As mentioned above, O’Neil touched on the mistrust of medicine, which was also prevalent in Japan during the time that she was writing. This ‘mistrust of medicine’ may be one of the factors for philosophers in Japan to engage with O’Neil’s (2002) concept of autonomy. As well, O’Neill (2003) and Japanese philosophers alike were not satisfied with the way informed consent was both discussed and utilised.
This is exemplified by Enzo et al. (2021, 41) who refer to O’Neill in their public prenatal screening paper, stating, “we will focus on O’Neill’s argument about rights and obligations. Drawing on her position, we will show that it is important to change our normative perspective to obligations and to explore government obligations concerning respect for autonomy”. It is also worth noting that they also state (Enzo et al. 2021, 44), “Therefore, in addressing our research questions, we need to change our normative perspective from rights (in particular that of autonomy) to obligations, and to explore government obligations concerning the promotion of autonomy.”

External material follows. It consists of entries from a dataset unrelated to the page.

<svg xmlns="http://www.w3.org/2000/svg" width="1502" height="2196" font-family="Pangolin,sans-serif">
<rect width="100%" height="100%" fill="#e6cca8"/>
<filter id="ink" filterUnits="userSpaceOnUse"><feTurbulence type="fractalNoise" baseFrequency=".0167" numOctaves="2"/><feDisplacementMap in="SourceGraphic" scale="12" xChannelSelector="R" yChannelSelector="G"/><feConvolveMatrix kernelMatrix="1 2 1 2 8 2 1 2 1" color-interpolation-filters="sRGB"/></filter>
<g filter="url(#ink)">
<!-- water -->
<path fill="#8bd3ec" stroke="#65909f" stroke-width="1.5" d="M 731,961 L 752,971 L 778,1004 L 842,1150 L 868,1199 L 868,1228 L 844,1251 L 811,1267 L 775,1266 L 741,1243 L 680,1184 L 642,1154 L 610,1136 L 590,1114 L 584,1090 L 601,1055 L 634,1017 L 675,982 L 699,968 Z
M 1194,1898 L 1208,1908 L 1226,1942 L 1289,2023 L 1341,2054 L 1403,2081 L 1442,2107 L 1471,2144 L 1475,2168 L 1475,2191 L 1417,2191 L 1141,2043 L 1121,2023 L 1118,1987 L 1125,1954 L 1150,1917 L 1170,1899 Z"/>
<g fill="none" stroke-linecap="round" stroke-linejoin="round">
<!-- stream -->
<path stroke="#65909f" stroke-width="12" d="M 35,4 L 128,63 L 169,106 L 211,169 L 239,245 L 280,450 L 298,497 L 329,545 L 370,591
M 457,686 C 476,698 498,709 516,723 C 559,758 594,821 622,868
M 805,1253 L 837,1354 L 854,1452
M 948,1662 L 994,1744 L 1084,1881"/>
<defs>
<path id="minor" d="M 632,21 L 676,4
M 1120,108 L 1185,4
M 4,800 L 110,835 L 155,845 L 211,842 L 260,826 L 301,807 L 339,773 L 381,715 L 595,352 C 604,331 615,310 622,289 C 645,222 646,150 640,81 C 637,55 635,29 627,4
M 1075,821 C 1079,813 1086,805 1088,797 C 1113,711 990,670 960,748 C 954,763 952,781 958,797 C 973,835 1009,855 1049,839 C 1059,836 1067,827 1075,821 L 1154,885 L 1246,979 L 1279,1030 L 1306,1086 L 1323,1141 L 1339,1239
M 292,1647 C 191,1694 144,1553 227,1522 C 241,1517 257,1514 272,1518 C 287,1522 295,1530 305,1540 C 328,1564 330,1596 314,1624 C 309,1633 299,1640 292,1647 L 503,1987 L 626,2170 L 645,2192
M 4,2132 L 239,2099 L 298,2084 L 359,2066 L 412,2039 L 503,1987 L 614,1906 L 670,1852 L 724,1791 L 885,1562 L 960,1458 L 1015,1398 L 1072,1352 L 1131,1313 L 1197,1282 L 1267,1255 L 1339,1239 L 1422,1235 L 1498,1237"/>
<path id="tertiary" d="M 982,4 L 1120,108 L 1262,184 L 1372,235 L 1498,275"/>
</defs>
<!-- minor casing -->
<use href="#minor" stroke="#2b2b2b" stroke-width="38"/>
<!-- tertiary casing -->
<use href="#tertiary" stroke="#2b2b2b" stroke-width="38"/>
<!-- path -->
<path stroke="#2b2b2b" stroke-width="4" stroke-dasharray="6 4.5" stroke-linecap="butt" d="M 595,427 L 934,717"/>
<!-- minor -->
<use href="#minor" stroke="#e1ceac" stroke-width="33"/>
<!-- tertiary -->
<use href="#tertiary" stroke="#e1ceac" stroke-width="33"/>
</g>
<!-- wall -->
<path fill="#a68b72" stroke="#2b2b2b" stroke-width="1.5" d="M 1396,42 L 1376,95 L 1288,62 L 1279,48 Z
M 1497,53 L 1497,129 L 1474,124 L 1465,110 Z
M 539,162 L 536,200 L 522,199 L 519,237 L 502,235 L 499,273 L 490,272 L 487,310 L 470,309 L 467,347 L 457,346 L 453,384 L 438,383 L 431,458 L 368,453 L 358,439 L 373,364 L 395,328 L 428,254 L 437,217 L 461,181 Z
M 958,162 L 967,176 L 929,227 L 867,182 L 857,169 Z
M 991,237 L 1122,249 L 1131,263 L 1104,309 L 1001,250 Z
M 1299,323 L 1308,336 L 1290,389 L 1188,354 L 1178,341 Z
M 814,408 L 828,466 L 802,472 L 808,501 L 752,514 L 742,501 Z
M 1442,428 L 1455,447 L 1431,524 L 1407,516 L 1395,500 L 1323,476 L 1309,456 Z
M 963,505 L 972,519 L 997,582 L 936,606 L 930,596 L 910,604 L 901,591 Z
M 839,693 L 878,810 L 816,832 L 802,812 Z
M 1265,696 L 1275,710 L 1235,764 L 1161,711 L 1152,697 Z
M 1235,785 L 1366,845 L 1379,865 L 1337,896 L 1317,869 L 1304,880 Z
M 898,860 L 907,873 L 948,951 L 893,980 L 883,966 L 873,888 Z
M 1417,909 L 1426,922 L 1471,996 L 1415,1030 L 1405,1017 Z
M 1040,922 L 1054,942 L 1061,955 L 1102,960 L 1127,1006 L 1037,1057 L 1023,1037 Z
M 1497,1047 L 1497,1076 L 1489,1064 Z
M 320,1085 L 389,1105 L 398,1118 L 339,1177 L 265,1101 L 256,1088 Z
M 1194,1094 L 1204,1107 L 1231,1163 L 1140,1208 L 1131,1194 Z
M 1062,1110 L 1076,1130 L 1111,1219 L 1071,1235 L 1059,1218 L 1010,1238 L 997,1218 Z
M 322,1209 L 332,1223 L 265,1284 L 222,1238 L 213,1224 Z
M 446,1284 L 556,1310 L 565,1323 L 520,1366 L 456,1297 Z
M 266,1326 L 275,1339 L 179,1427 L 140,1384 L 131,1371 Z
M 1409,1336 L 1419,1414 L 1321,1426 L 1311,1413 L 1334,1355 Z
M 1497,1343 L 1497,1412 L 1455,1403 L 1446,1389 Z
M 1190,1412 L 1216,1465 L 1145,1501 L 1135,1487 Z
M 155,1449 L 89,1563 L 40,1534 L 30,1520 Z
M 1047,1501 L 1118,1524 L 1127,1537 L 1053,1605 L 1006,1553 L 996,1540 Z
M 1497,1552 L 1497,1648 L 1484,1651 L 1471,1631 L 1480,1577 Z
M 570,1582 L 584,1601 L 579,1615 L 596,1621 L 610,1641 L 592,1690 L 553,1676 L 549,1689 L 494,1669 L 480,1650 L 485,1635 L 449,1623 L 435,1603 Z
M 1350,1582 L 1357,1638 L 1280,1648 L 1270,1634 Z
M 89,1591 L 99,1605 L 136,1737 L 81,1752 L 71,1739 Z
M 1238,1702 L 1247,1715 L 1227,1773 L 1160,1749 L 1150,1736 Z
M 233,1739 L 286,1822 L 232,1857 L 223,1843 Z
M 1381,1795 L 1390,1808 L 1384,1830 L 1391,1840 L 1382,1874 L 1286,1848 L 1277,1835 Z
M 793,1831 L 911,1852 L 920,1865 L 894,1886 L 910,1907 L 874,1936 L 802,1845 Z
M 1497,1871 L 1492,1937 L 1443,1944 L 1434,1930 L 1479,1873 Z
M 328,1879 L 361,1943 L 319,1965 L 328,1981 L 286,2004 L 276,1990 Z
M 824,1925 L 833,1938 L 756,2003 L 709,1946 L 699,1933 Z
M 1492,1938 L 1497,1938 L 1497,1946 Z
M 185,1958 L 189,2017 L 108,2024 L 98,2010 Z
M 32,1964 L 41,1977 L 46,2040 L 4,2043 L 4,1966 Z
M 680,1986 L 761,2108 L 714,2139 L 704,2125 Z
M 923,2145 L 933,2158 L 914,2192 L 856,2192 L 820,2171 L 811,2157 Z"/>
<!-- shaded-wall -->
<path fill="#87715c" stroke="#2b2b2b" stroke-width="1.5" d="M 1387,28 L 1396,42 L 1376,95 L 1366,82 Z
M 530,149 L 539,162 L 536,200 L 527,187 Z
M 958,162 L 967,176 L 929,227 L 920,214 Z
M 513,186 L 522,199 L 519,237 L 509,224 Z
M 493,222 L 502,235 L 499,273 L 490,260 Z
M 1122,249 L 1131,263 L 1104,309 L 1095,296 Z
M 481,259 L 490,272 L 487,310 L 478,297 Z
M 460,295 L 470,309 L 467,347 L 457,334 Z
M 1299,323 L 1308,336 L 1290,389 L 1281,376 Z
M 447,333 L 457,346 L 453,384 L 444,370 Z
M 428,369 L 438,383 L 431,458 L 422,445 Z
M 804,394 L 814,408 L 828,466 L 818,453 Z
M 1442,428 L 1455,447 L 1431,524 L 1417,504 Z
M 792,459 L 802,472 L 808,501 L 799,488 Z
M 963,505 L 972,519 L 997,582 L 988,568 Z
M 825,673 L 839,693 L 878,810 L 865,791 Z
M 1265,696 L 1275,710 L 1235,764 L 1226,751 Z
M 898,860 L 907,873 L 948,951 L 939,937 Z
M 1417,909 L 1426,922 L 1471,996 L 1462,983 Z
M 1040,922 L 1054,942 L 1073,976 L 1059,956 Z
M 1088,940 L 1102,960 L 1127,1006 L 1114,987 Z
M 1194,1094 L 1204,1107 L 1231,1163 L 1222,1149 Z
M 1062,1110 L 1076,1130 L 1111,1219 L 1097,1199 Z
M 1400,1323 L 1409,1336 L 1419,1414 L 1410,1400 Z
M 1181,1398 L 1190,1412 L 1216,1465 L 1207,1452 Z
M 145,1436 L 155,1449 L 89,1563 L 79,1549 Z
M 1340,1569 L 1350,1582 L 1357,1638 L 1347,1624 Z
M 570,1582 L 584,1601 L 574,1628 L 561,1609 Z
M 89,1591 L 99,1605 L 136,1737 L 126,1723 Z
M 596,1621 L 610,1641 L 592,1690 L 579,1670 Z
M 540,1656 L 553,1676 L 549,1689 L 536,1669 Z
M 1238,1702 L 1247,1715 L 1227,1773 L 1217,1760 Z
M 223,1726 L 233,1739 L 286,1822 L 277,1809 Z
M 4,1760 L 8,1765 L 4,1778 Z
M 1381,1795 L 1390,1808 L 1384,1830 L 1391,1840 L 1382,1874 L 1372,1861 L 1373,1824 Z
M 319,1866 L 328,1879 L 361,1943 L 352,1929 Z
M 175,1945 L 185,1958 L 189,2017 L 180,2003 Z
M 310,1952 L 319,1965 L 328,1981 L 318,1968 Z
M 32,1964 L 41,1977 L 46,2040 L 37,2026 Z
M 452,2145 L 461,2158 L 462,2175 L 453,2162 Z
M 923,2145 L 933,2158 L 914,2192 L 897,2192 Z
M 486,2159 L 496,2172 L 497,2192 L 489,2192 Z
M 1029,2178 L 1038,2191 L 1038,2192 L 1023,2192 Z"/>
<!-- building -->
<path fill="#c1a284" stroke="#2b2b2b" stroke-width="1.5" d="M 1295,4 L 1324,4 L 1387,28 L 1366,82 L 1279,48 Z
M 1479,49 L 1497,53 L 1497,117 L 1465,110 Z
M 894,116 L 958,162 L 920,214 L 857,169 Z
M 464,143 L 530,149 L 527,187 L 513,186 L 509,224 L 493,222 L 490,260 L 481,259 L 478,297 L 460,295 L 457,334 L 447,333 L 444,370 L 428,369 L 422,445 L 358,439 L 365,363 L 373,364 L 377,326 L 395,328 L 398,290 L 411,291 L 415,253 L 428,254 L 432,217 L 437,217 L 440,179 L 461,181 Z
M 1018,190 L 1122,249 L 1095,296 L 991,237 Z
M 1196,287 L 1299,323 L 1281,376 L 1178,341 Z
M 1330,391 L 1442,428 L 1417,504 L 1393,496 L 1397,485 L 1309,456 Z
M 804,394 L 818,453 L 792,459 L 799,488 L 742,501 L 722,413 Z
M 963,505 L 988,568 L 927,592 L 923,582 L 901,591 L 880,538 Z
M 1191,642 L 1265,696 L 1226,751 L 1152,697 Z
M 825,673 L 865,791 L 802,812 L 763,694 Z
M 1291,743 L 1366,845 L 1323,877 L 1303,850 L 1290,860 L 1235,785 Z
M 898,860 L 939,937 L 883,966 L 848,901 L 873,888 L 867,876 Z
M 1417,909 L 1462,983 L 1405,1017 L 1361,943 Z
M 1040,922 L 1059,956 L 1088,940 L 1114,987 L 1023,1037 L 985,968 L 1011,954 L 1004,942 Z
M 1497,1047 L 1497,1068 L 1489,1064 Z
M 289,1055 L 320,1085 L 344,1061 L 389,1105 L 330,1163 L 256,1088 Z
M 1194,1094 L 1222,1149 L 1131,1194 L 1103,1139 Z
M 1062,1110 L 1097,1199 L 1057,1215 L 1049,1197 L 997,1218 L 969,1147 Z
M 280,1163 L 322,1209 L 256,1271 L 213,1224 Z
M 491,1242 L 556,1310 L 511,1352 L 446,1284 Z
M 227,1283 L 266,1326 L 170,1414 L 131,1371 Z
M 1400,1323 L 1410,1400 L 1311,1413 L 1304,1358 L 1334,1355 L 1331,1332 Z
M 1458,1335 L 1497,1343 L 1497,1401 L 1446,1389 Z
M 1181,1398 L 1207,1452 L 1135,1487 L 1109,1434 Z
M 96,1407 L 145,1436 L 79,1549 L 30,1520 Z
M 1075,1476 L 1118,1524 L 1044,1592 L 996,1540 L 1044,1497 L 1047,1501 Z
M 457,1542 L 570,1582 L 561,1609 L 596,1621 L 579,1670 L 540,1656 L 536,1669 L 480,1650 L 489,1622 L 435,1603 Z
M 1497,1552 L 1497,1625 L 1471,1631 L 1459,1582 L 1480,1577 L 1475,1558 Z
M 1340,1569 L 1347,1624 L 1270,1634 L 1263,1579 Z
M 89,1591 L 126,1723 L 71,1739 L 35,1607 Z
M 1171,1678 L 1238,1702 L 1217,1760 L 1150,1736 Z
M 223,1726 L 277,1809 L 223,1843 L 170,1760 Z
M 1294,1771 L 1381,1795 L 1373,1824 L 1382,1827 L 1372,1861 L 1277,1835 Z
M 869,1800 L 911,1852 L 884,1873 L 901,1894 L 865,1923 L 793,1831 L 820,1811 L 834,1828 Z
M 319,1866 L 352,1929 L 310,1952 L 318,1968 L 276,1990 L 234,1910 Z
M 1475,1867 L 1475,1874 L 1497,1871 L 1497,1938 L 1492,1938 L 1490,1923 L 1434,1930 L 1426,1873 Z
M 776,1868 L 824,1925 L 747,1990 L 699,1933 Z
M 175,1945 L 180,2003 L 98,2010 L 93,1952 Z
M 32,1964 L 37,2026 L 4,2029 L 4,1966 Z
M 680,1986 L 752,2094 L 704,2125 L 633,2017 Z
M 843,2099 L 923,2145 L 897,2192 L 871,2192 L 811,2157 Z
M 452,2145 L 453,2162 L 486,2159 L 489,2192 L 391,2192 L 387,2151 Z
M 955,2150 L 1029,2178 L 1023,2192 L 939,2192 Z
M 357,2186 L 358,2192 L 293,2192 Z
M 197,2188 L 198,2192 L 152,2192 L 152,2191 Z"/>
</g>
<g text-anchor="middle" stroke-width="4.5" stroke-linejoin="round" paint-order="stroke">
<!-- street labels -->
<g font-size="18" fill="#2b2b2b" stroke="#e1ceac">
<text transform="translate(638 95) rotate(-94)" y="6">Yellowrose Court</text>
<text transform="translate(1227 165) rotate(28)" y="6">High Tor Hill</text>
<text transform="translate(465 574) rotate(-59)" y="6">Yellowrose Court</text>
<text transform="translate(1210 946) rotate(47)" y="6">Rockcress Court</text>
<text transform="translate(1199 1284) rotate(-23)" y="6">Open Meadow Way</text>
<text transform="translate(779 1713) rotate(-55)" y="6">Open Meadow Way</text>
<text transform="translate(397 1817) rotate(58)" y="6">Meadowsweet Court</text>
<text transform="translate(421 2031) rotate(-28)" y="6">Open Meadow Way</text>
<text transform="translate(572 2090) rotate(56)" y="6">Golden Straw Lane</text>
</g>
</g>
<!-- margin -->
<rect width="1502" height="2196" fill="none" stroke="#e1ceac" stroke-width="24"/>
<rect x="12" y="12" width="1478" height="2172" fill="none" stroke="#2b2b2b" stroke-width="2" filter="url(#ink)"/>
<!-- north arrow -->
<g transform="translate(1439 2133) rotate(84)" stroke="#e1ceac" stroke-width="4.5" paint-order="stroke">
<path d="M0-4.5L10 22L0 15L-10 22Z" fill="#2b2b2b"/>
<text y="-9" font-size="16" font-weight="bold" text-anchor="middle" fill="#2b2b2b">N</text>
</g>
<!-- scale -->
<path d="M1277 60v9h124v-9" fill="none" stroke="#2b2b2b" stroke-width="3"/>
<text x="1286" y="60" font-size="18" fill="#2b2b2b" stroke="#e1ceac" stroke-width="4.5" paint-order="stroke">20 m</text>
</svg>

Finally, we introduce three more papers written in Japanese. These draw on the stream of philosophy known as communitarianism. As Miller (2014, 306) notes, criticism of autonomy was also launched from a communitarian perspective (Sandel 1982; Callahan 1984). Communitarians object to liberal individualism on several grounds. Central is the claim that the socialisation process determines or shapes the value and preferences of individuals (Miller 2014, 306). Sasaki’s position is close to this. Sasaki (1998) argues for a concept known as ‘collective autonomy’ (authors’ translation of Kyodouteki Jiritsu). Another one is Hoshikawa’s (1994) ‘die autonome Offentlichkeit’ (autonomous publicity: the authors’ translation of Jiritsuteki Kyodousei), relying mainly on Jürgen Habermas’s idea. Judai (2014) argues that for a dying person, it is more important for caretakers to share the suffering with the patient than for the patient to be ‘autonomous’. This argument is drawn from the work of Lois Shepherd (1996) and Daryl Pullman (2002).